• _Required task_
Arrange the lines below as a numbered list, skipping any blank lines, and leave out the pictures.

• _Provided data_
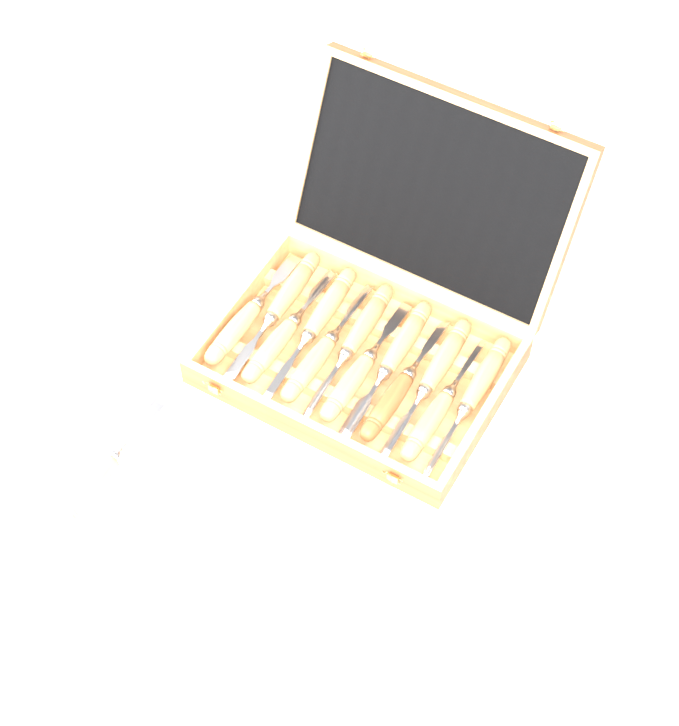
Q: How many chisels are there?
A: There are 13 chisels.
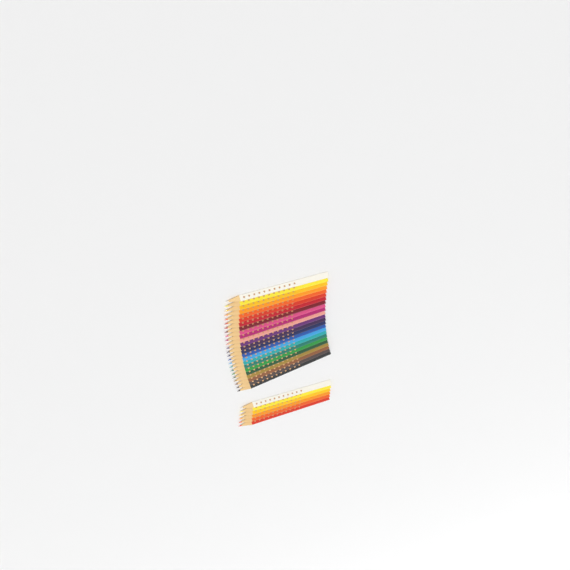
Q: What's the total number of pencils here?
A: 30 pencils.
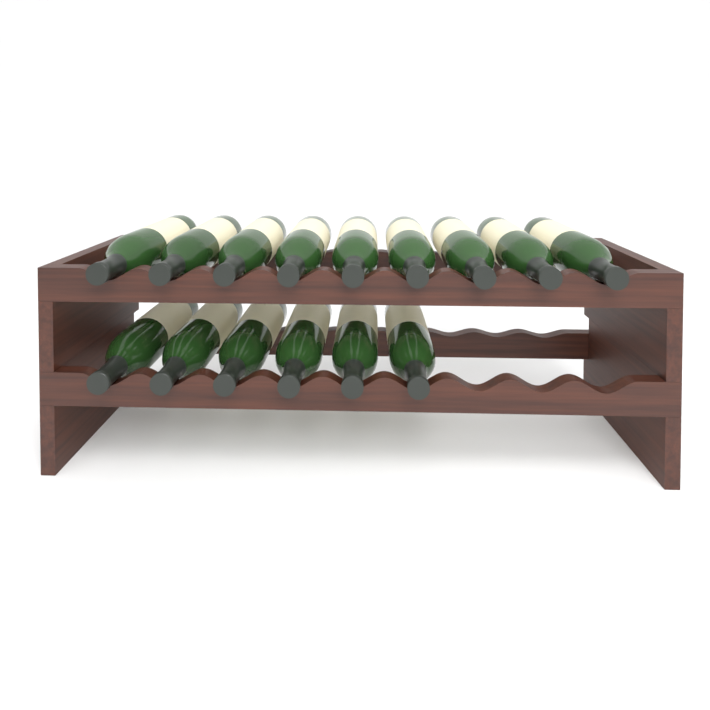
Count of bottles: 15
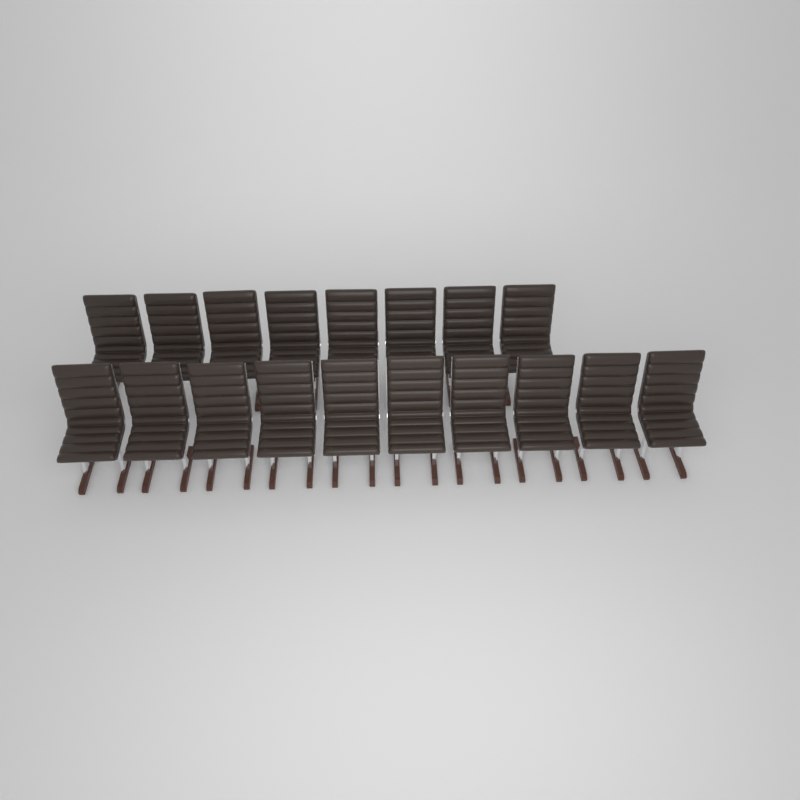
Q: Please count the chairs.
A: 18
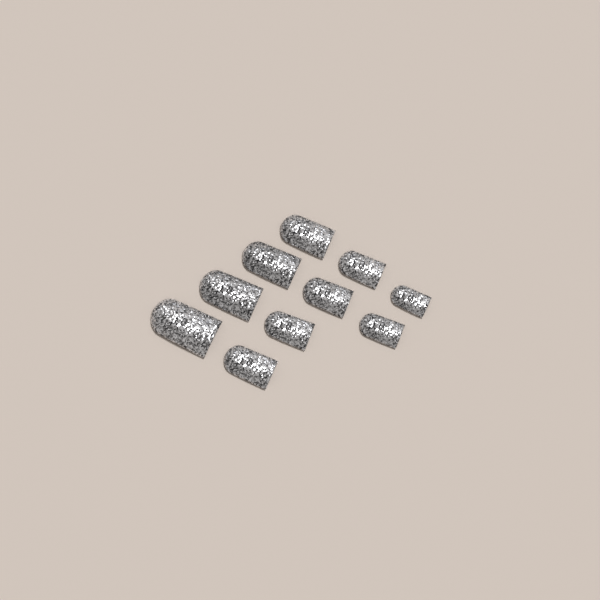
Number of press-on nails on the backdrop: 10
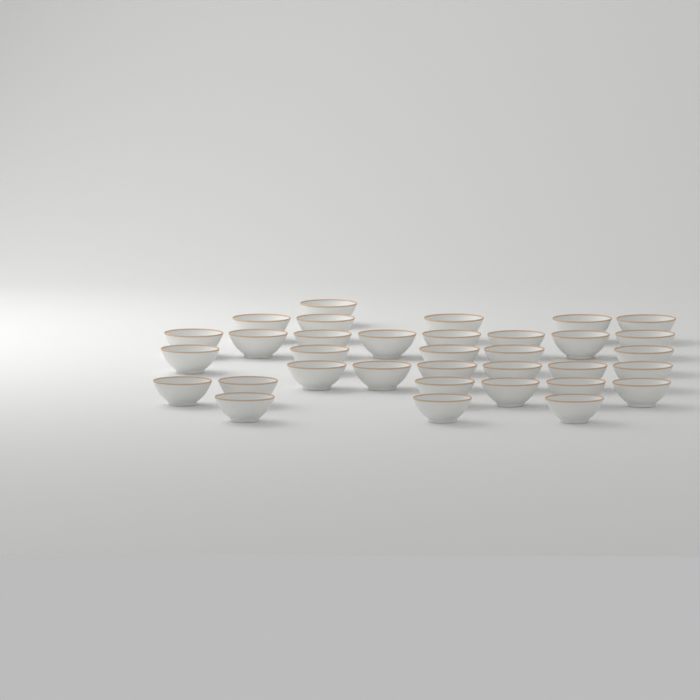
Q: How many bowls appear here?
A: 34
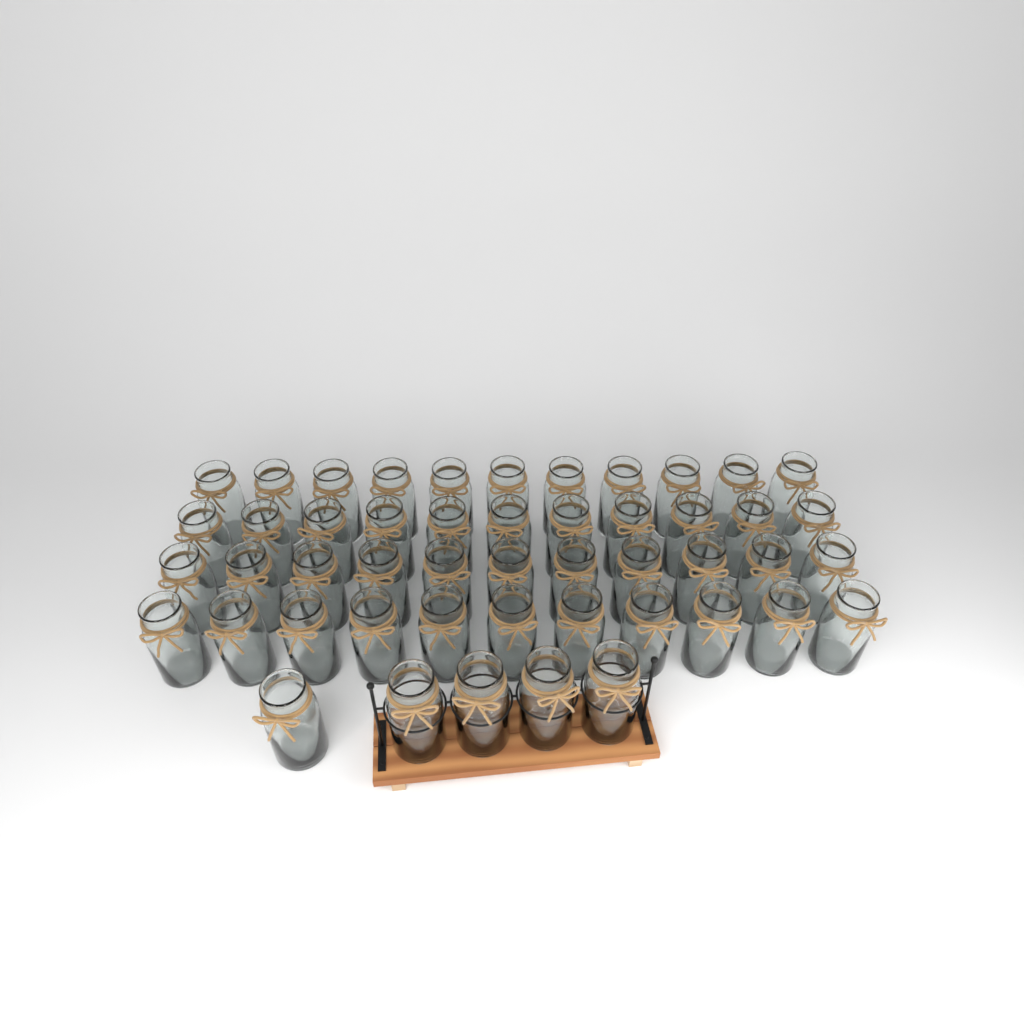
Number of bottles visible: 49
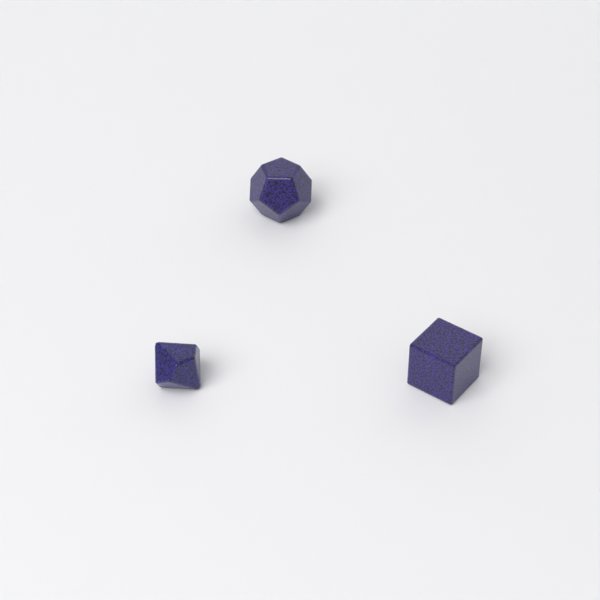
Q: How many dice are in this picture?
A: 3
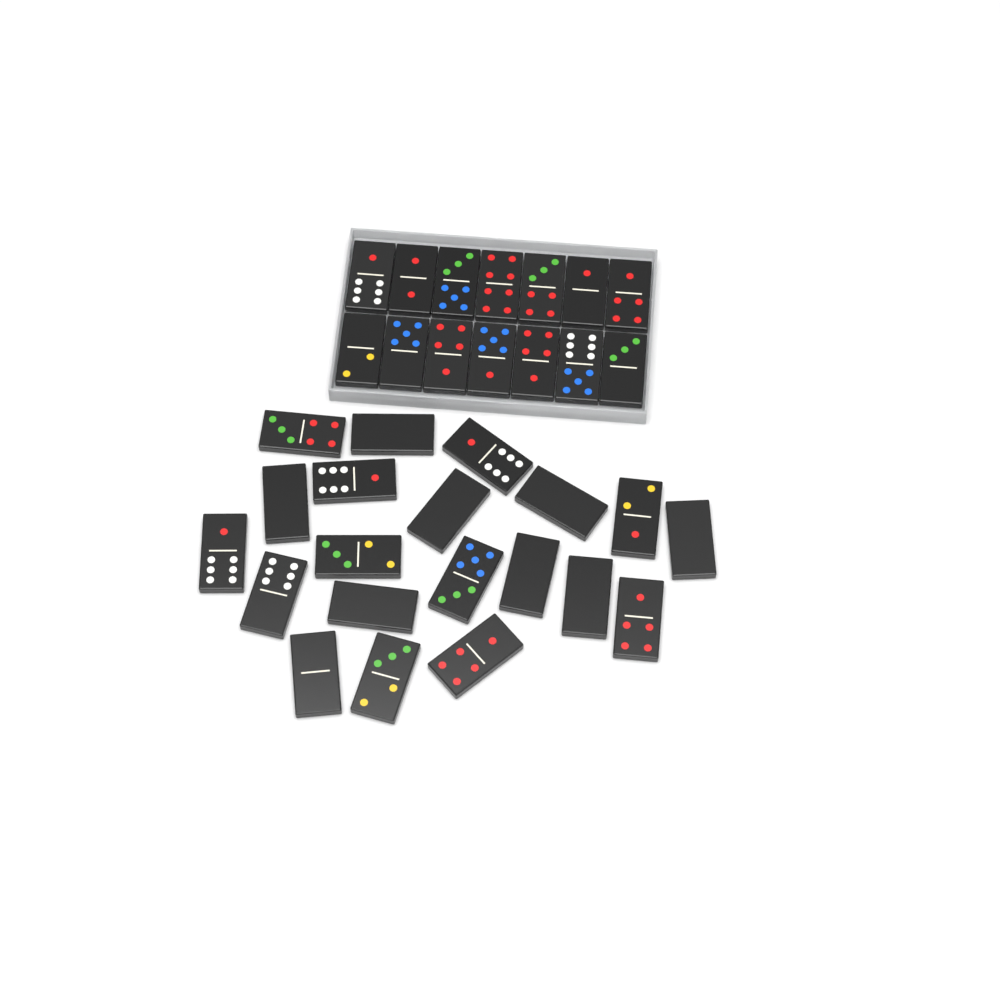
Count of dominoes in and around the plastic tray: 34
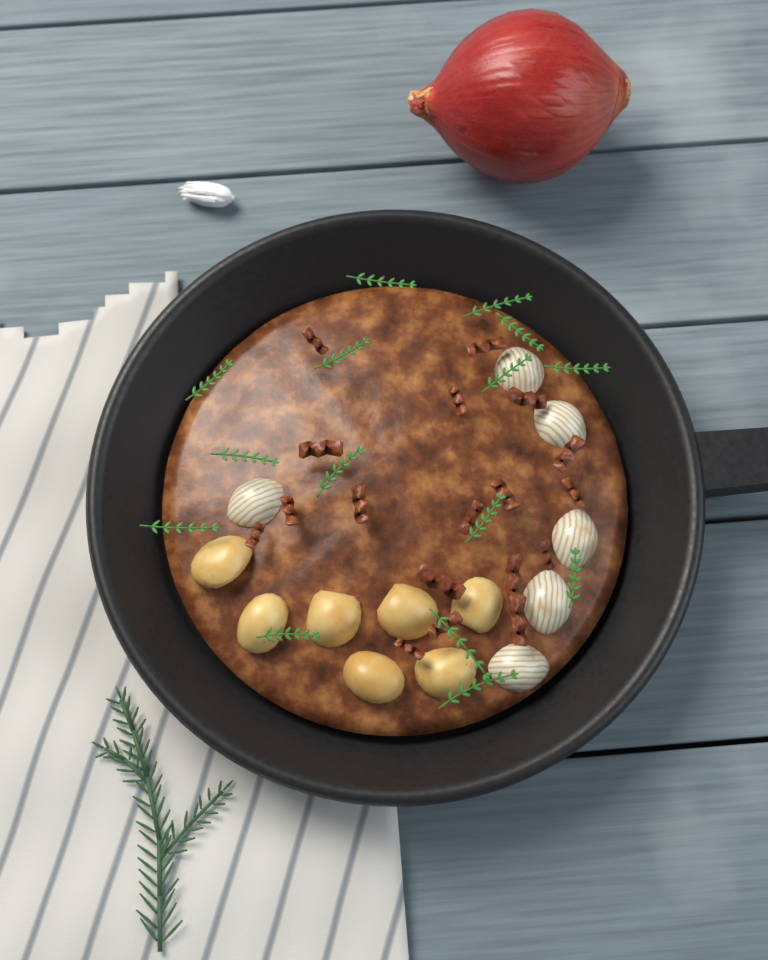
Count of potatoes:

• _The output_
1. Q: How many chisels are there?
2. A: There are 13 chisels.
3. Q: What's the total number of pencils here?
4. A: 30 pencils.
5. Count of bottles: 15
6. Q: Please count the chairs.
7. A: 18
8. Number of press-on nails on the backdrop: 10
9. Q: How many bowls appear here?
10. A: 34
11. Number of bottles visible: 49
12. Q: How many dice are in this picture?
13. A: 3
14. Count of dominoes in and around the plastic tray: 34
15. Count of potatoes:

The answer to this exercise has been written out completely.